How is the Polish real estate market developing? A market commentary by Beata Latoszek, Managing Director of Deutsche Hypo – NORD/LB Real Estate Finance Warsaw.
The Polish commercial real estate market has shown positive development over the last year. The total transaction volume in the key asset classes office, retail and logistics amounted to €4.8 billion, evenly distributed across these asset classes with €1.6 billion each. Notably, there has been increased demand in both the office and retail sectors.
Retail
Retail is once again being considered by investors. The shopping market has revived, witnessing the entry of strong retail portfolios which led 2024 to its best result since 2019. Despite the existing dominance of shopping centers in retail, most investors continued to focus on retail parks and local suppliers. Opportunistic investors are seeking older shopping centers to refurbish. With a 23% increase, prime yields are showing signs of recovery.
Office
The office market is currently experiencing low levels of new construction activity. Approximately 560,000 m² of modern office space is under construction, with 48% located in Warsaw. The regions outside the capital area continue to see a significant slowdown in development activity. The trend towards refurbishing older office properties is increasingly evident, particularly in the capital. Properties in central locations are in high demand. In CBD Warsaw, the vacancy rate was 8.9%, while it reached 12.2% outside CBD.
Pressure on prime rents is increasing, energy prices are significantly impacting operating costs, and a gradual absorption of vacancies is expected in the coming quarters. Hybrid working models continue to influence tenant demand across the region, with companies optimizing their office spaces for efficiency, employees appeal, and well-being. Future space requirements remain uncertain, as it is currently unclear whether the trend towards working from home will persist.
Logistics
Logistics continues to be one of the most attractive asset classes in the real estate market. Logistics transactions increased by 27% in 2024 compared to 2023, and the stock of modern warehouse space in Poland has reached 34.6 million sqm. The warehouse market was characterized last year by stabilization, a slowdown in rental growth and a decline in construction activity. With 2.1 million m² of new construction space, construction activity fell by 33% compared to 2023. The volume of newly initiated projects has also decreased. However, there has been an increase in demand, primarily driven by lease renegotiations. Lease renegotiations and extensions dominated the leasing mix, accounting for 61% of the total transaction volume. Tenants are increasingly focused on green solutions, and the market is adapting to their needs.

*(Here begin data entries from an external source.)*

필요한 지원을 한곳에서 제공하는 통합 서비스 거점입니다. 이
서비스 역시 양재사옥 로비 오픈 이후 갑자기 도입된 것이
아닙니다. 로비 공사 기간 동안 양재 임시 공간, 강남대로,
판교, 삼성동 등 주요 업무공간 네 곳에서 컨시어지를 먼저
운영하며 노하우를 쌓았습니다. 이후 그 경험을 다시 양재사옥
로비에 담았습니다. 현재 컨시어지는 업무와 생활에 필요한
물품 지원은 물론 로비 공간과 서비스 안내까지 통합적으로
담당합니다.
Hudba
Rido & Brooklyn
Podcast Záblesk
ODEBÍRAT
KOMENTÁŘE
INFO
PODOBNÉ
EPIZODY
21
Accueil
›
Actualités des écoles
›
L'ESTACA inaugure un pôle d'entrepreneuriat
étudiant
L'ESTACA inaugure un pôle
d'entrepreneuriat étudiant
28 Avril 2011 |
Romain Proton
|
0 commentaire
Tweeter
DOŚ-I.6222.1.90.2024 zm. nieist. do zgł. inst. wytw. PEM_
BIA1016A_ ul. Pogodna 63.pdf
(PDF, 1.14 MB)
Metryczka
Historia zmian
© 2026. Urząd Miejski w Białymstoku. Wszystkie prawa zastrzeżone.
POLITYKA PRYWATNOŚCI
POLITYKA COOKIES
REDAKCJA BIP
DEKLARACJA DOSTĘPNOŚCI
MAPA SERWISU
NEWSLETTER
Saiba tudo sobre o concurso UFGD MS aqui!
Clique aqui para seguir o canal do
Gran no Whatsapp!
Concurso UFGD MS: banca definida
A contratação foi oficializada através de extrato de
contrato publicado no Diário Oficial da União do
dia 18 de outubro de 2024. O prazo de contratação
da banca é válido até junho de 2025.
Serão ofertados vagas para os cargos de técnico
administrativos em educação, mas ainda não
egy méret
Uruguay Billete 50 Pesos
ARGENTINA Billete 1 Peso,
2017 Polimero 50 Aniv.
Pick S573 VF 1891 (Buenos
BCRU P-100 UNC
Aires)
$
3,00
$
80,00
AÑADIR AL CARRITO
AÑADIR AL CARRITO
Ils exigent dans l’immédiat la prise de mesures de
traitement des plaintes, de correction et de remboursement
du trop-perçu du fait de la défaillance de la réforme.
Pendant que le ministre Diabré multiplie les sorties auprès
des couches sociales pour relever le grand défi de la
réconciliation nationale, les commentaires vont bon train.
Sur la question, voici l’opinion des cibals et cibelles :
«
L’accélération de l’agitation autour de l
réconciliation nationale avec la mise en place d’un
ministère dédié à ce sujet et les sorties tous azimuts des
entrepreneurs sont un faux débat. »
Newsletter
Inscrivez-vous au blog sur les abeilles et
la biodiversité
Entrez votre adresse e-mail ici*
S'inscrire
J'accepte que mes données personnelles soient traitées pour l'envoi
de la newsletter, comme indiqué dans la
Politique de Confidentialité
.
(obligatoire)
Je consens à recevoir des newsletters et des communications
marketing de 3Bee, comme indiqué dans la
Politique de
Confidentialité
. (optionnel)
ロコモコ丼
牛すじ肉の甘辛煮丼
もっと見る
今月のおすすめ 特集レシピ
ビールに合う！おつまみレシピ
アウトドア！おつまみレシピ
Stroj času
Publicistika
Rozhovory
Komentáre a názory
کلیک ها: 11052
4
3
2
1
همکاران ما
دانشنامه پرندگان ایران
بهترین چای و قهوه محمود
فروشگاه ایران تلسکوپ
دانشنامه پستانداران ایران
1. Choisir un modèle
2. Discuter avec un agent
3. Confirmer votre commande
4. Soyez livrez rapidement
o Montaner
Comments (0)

The trend of nearshoring has gained significance in 2024, with the light industrial sector becoming increasingly important. This shift is largely attributed to trade tensions between the United States, the European Union and China, leading more companies to choose Poland as a strategic location for their logistics and production centers. There is a steadily growing interest from manufacturing companies worldwide. Additionally, the demand from Asian clients, for whom Poland is becoming one of the key destinations for supplying Western Europe, is significantly increasing. For investment funds and financing banks, logistics projects with tenants from the light industrial sector are particularly attractive, as these typically involve new, high-quality buildings located in logistics centers with long-term leases and a nearly guaranteed option for further extensions. Despite high financing costs, a decline in yields in the warehouse and industrial sector is expected for 2025.
Hotel Properties
The hotel industry looks back on 2024 with satisfaction. Leisure hotels performed better than business hotels, which have not yet reached pre-COVID levels. Demand is driven by domestic travelers, but the number of overnight stays booked by international guests is also increasing. Despite improved hotel performance and heightened investor appetite for transactions, the volume of hotel investments in Warsaw decreased in 2024 compared to 2023, primarily due to a lack of available products in the market.
Conclusion
Overall, the sentiment in the Polish commercial real estate market is very positive, although the situation is not entirely straightforward. The market is saturated, and the quality and location of properties are of utmost importance. There is an increasing focus on operating costs as well. I remain optimistic about the year 2025, as investor demand is present, prices are attractive, and new opportunities are emerging in segments such as light industrial and shopping centers.